The Arctic is a relentless and harsh wilderness and travelling in this region requires a lot of skill, equipment and knowledge. But even the most skillful hunters and Arctic residents might come into a situation, in which the difference between life and death depends on sheer luck. Three hunters from Hall Beach, Nunavut, just experienced such a situation and were rescued only by chance by Canadian military forces.

One of the rescued hunters surrounded by his rescuers, members of the 440 Transport Squadron of the Royal Canadian Air Force. Picture: Belinda Groves, Canadian Forces
One of the rescued hunters surrounded by his rescuers, members of the 440 Transport Squadron of the Royal Canadian Air Force. Picture: Belinda Groves, Canadian Forces

A Royal Canadian Air Force Twin Otter crew out for some search-and-rescue training accidentally found — and rescued — two Nunavut hunters on the land.

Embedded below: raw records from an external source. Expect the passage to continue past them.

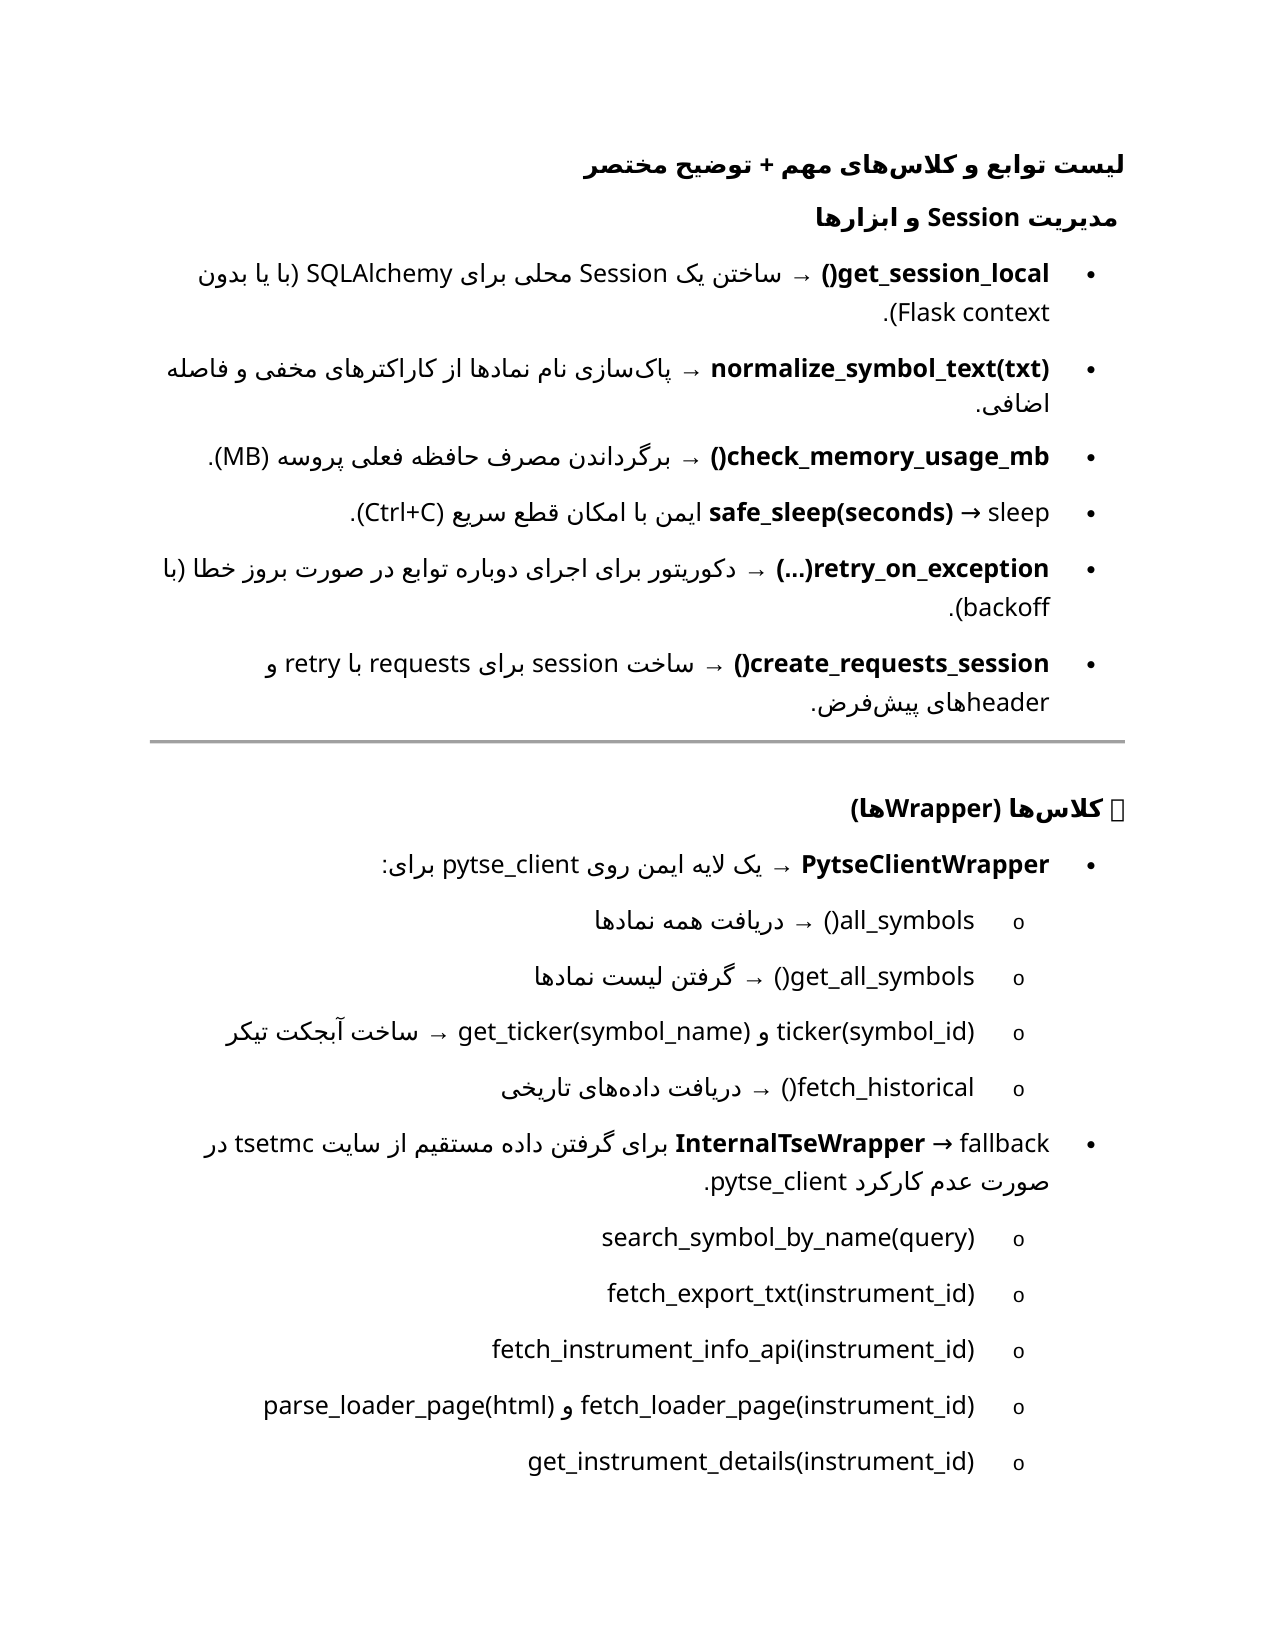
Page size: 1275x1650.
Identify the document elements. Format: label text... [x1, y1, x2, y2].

list get_instrument_details(instrument_id) [150, 1443, 1012, 1477]
text 📦 کلاس‌ها (Wrapperها) [150, 791, 1125, 825]
list InternalTseWrapper → fallback برای گرفتن داده مستقیم از سایت tsetmc در صورت عدم کارکرد pytse_client. [150, 1126, 1087, 1198]
list check_memory_usage_mb() → برگرداندن مصرف حافظه فعلی پروسه (MB). [150, 438, 1087, 473]
list get_all_symbols() → گرفتن لیست نمادها [150, 958, 1012, 992]
list all_symbols() → دریافت همه نمادها [150, 902, 1012, 936]
text 🏗️ مدیریت Session و ابزارها [150, 200, 1125, 234]
list get_session_local() → ساختن یک Session محلی برای SQLAlchemy (با یا بدون Flask context). [150, 256, 1087, 329]
list create_requests_session() → ساخت session برای requests با retry و headerهای پیش‌فرض. [150, 645, 1087, 718]
list ticker(symbol_id) و get_ticker(symbol_name) → ساخت آبجکت تیکر [150, 1014, 1012, 1048]
list PytseClientWrapper → یک لایه ایمن روی pytse_client برای: [150, 847, 1087, 881]
text لیست توابع و کلاس‌های مهم + توضیح مختصر [150, 150, 1125, 179]
list fetch_loader_page(instrument_id) و parse_loader_page(html) [150, 1387, 1012, 1421]
list search_symbol_by_name(query) [150, 1220, 1012, 1254]
list fetch_export_txt(instrument_id) [150, 1276, 1012, 1310]
list safe_sleep(seconds) → sleep ایمن با امکان قطع سریع (Ctrl+C). [150, 494, 1087, 528]
list fetch_instrument_info_api(instrument_id) [150, 1332, 1012, 1366]
list normalize_symbol_text(txt) → پاک‌سازی نام نمادها از کاراکترهای مخفی و فاصله اضافی. [150, 351, 1087, 418]
list fetch_historical() → دریافت داده‌های تاریخی [150, 1070, 1012, 1104]
list retry_on_exception(...) → دکوریتور برای اجرای دوباره توابع در صورت بروز خطا (با backoff). [150, 550, 1087, 623]
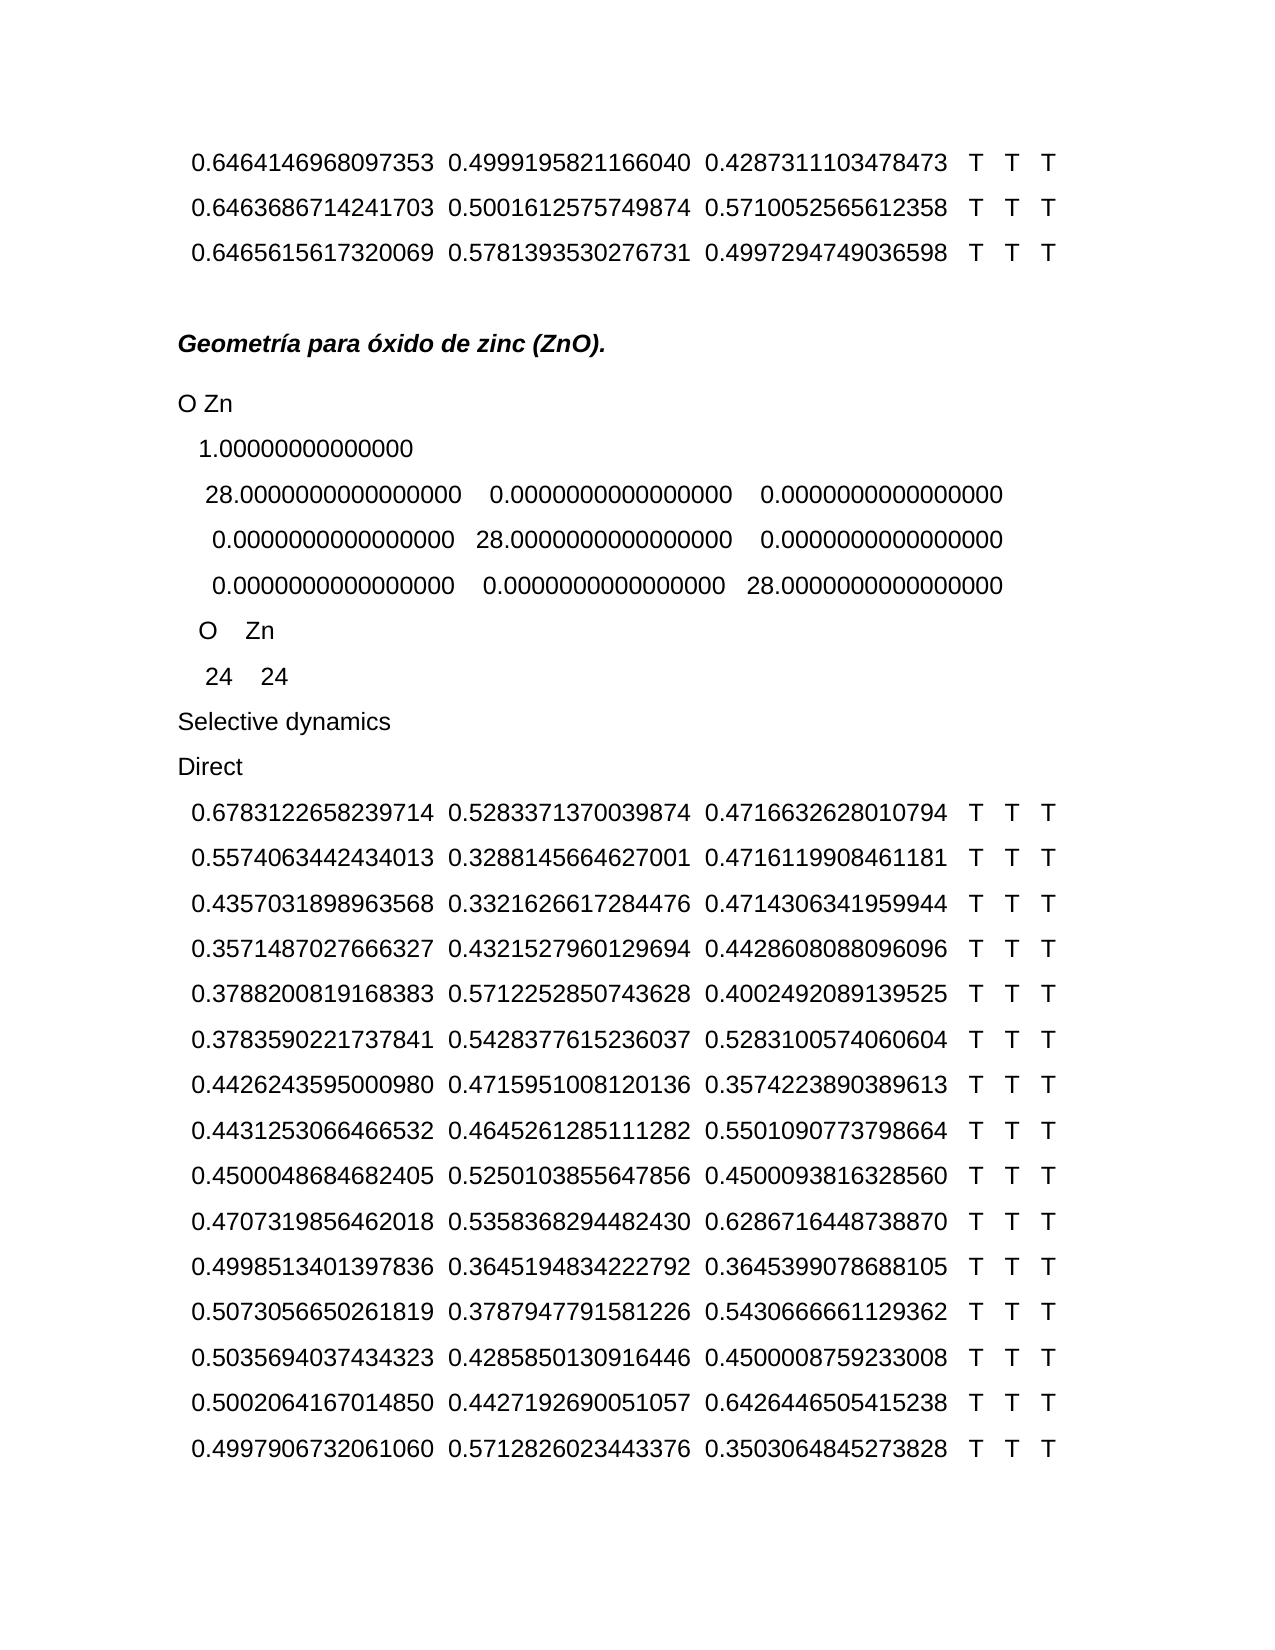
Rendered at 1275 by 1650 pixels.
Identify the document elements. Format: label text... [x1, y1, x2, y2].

text Direct [177, 752, 1098, 781]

Thom Doelman, a captain with the Royal Canadian Air Force in Yellowknife, said the crew was flying near Hall Beach, Nunavut, during Operation Nunalivut, a sovereignty exercise that happens each year in Canada's North. "You could probably go crazy trying to think of all the things that had to line up for us to see these guys out there," Doelman said. The training exercise comprised a search mission at an old mine site. Once the Twin Otter crew found the mine from rough co-ordinates, Doelman began an expanding-square pattern to survey the tundra. That's when from his window, Cpl. Jason MacKenzie saw something he didn't expect — a person who possibly needed help. "As you can imagine, we were shocked to hear this," said Doelman. By the time the plane returned for a second pass, there were two people waving on the sea ice. "We assessed it as a crew," Doelman said, recalling that they only had about 30 minutes before it would be too dark to attempt a landing. “We didn't know of any missing persons, but we felt that given that it's the Arctic, given that it was about to get dark, that we couldn't continue back to Hall Beach without checking on these guys."

Hall Beach is situated on the Melville Peninsula at the Foxe Basin, the northern end of the Hudson Bay. Unlike other hamlets, it was constructed during the 50s in the wake of the DEW (Distant Early Warning System against incoming Soviet missiles). Today, around 850 people live in the settlement. Picture: Ansgar Walk
Hall Beach is situated on the Melville Peninsula at the Foxe Basin, the northern end of the Hudson Bay. Unlike other hamlets, it was constructed during the 50s in the wake of the DEW (Distant Early Warning System against incoming Soviet missiles). Today, around 850 people live in the settlement. Picture: Ansgar Walk

The captain had never landed on sea ice with wheels on the plane instead of the skis, so he did what's called a "nose-off drag" where the main tires are dragged along the ice to check that it could hold the plane's weight. Once Doelman landed beside the pair's makeshift shelter, he immediately began preparing the plane to take off again. He estimated they had 15 minutes on the ground before it would be too dark to take off. They invited the two hunters on board and quickly took off again for Hall Beach. Doelman offered them food and hot water when they asked if he had found their friend.

"At this point my heart sank because to find out there was a third guy out there, it was unbelievable," he said. The three hunters had been out for three days at this stage. The two adults and the teenager had been on a hunting trip about 40 kilometers south of Hall Beach when their snowmobile broke down. They tried to activate their SPOT device, but it didn't work. While one adult started to walk back to Hall Beach, the two other hunters made a temporary shelter. But they didn’t see or hear anything from their friend anymore for two days.

The Twin Otter used for the lucky rescue mission was not fitted for landing on the ice. Nonetheless, pilot Capt. Doelman made a dashing landing and rescued the two hunters from their position. Picture: Belinda Groves/Canadian Forces
The Twin Otter used for the lucky rescue mission was not fitted for landing on the ice. Nonetheless, pilot Capt. Doelman made a dashing landing and rescued the two hunters from their position. Picture: Belinda Groves/Canadian Forces

After picking the two up, it was too dark to search — not to mention the plane was low on fuel — so Doelman called ahead to the Hall Beach airport for the RCMP, who, with the hamlet, organized a ground search. They found the third hunter near Hall Beach the next morning. He was flown to Iqaluit for hypothermia and frostbite, but is in stable condition. The other two had some minor frostbite on their toes, but are otherwise in good health. "They're the luckiest two guys in the Arctic that I know," said Doelman. "Such search and rescue missions are not our squadron's primary mission but we still train for it and practice it. It proves why we have to train to be ready for something like this."